LONDON—Amid increasing competition among private equity real estate funds, “co-investment opportunities provide a perfect tool to attract investors,” says Andrew Moylan at Preqin.

March 8, 2017 | by PAUL BUBNY | GlobeSt

LONDON—With investors becoming more vocal about alternatives to the blind pool model, more private equity real estate funds are offering co-investment opportunities, Preqin said Wednesday. A recent Preqin survey of fund manager and investor attitudes to co-investments found that more than two-thirds of all real estate firms offered co-investments in 2016, up markedly from the year prior, while nearly half of managers will look to offer more co-investment opportunities this year.

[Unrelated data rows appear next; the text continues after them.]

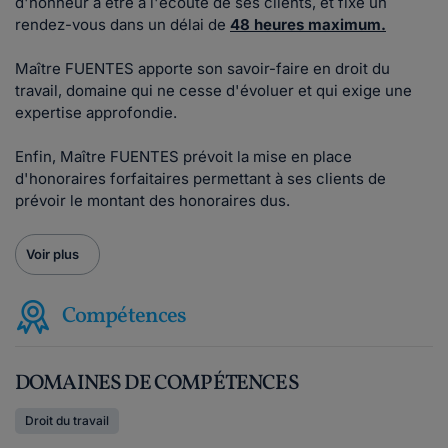
d'honneur à être à l'écoute de ses clients, et fixe un
rendez-vous dans un délai de
48 heures maximum.
Maître FUENTES apporte son savoir-faire en droit du
travail, domaine qui ne cesse d'évoluer et qui exige une
expertise approfondie.
Enfin, Maître FUENTES prévoit la mise en place
d'honoraires forfaitaires permettant à ses clients de
prévoir le montant des honoraires dus.
Voir plus
Compétences
DOMAINES DE COMPÉTENCES
Droit du travail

“Private equity real estate fund managers are clearly seeing the benefits of offering co-investments, such as improved investor relationships and increased chances of a successful fundraise,” says Andrew Moylan, head of real estate products at Preqin. “Consequently, the proportion of funds that give investors these opportunities continues to rise. At a time of intense fundraising competition, with investors increasingly choosing to allocate large sums of capital to fewer fund managers, co-investment opportunities provide a perfect tool to attract investors and foster strong, sustainable and mutually beneficial relationships.” Investors surveyed by Preqin also like the sense of control over the direction of their capital that co-investments can provide, along with better returns and reduced fees.

However, Preqin notes that the greater control that accrues to investors via co-investment deals also creates hurdles for fund managers. The Preqin survey found the challenges associated with managing a deal with multiple investors that may have different decision-making timelines or different co-investment terms, as well as the reduction in control over a particular investment, represent the biggest headaches for the funds. “The additional cost of reporting and structuring these co-investments is also a potential negative for many firms,” according to Preqin.